Machines that have GP installed then also pickup further group policy that runs an windows batch file .This batch file does a delete of the add-in directory of the GP application and then copies from a deployment location on the network, the GP program files and addin directory differences over the top of the current program files directory. Thus patching the install with our current forms and dictionary modifications, in addition to the current add ins directory. Any config files etc are also copied over. Over the years we have tried many ways of deploying these files more elegantly but time and again have found ourselves caught out by unusual events and circumstances leading to deployment fails. Thus the brute force ugly method we now use. At one point I was creating a custom msi and deploying that through network management tools, but this was too cumbersome for the operations guys (and devs) who want a quick and simple way to roll out minor tweaks such as a new reports dictionary.

The batch has a constant variable to define the current release version, comparing that against a known, versioned by filename text file included in the application directory.

With the batch file keeping the files in sync, when a user launches GP it will always be up to date. The years have taught me nothing is that simple. Some users don’t logout very often. Or others decide they will just end task or close the batch file window that performs the copy, as they are too busy to wait the 20 seconds for the update. This leads to the dangerous situation of thinking everyone is running the same version, where as they are not.
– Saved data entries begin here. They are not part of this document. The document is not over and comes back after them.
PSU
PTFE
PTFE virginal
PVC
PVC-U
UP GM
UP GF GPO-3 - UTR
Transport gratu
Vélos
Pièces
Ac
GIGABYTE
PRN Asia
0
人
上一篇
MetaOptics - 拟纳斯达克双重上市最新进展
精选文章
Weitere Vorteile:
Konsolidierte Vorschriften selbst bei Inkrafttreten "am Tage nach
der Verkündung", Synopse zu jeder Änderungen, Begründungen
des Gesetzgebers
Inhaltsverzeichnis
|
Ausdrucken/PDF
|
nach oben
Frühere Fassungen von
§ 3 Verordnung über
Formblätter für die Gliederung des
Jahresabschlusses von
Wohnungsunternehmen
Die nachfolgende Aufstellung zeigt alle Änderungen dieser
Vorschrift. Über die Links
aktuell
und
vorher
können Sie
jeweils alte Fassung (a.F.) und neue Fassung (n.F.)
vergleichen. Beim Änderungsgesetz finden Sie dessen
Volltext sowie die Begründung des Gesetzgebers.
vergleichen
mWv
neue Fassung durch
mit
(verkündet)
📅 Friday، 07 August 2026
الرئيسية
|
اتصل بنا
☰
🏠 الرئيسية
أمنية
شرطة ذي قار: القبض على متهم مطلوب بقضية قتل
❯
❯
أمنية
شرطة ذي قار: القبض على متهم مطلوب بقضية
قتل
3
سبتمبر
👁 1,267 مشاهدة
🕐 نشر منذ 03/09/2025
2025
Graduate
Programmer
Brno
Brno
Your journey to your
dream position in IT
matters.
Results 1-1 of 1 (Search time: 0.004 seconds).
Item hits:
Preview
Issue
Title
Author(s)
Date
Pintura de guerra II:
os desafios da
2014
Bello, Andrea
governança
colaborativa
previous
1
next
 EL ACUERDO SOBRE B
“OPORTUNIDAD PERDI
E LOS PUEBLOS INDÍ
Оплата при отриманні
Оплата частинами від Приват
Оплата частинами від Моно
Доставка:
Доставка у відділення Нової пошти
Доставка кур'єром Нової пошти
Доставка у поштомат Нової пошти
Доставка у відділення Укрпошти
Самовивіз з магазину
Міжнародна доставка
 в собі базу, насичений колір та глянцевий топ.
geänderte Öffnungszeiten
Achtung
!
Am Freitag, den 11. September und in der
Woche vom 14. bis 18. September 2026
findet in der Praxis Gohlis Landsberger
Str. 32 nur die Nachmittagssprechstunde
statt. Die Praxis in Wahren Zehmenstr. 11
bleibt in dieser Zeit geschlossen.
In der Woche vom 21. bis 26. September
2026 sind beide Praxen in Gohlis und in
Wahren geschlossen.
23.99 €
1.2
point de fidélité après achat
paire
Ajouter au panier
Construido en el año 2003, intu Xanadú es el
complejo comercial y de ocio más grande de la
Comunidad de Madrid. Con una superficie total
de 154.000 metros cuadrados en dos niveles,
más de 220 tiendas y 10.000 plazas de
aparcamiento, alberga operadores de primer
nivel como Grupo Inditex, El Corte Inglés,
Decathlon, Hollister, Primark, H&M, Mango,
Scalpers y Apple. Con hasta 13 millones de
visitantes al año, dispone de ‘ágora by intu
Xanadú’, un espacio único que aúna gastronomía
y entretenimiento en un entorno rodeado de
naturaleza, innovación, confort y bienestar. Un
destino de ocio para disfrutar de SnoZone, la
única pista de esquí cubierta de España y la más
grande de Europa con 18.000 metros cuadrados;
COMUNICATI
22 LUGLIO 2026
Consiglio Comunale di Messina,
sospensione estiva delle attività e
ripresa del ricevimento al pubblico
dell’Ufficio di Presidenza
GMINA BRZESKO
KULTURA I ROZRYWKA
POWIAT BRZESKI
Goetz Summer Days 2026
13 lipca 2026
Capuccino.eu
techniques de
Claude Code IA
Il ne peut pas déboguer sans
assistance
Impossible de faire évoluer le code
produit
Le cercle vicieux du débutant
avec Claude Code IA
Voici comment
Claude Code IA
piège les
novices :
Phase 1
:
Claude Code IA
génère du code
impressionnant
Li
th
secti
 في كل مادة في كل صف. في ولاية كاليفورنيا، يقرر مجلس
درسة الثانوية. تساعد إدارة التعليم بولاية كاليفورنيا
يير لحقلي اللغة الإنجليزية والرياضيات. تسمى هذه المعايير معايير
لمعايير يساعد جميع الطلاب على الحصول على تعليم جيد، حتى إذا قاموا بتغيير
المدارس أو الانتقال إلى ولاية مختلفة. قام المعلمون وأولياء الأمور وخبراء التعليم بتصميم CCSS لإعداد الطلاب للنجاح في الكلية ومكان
So I added into our visual studio mods a version checker.

Version Check performed by Login Window

In the login window, our GP will check if the user has the current version or not, if not, it then asks if they would like to upgrade. The current version is maintained by a file with a version number in the filename that also acts as a version history text file. When challenged, the user chooses to upgrade, then GP launches another updater application that gives the user a clear message to shut down all instances of GP and wait. The updater application waits for all instances of GP to close on the machine ( we use different mechanism for terminal server). Once the last instance closes, the same sync batch script is called from the updater application. The script is called in a hidden window to minimise the chance the user will cancel it. GP is updated, the updater application closes and GP is again launched, The user is now allowed to login.

This worked great until I discovered a couple of users who NEVER clicked update and always chose to avoid the install of the update, as they are too busy to wait for an update to be applied. I discovered this when they started to experience issues due to being so far behind the current release version.

Forced updates

This made me force the update by disabling the login button on the login form, until the user has the correct version, effectively forcing them to update (unless they are in an admin security group in active directory). Since implementing this, I can be confident that everyone is running the current version of GP throughout the organisation. It also means if I update the GP install, by logging out of GP and back in again, the users get the next version, which leads to really quick releases in production.

For the terminal servers, the autoupdater application can be ran from a scheduled task, where it waits for the last user to logout and then does an upgrade.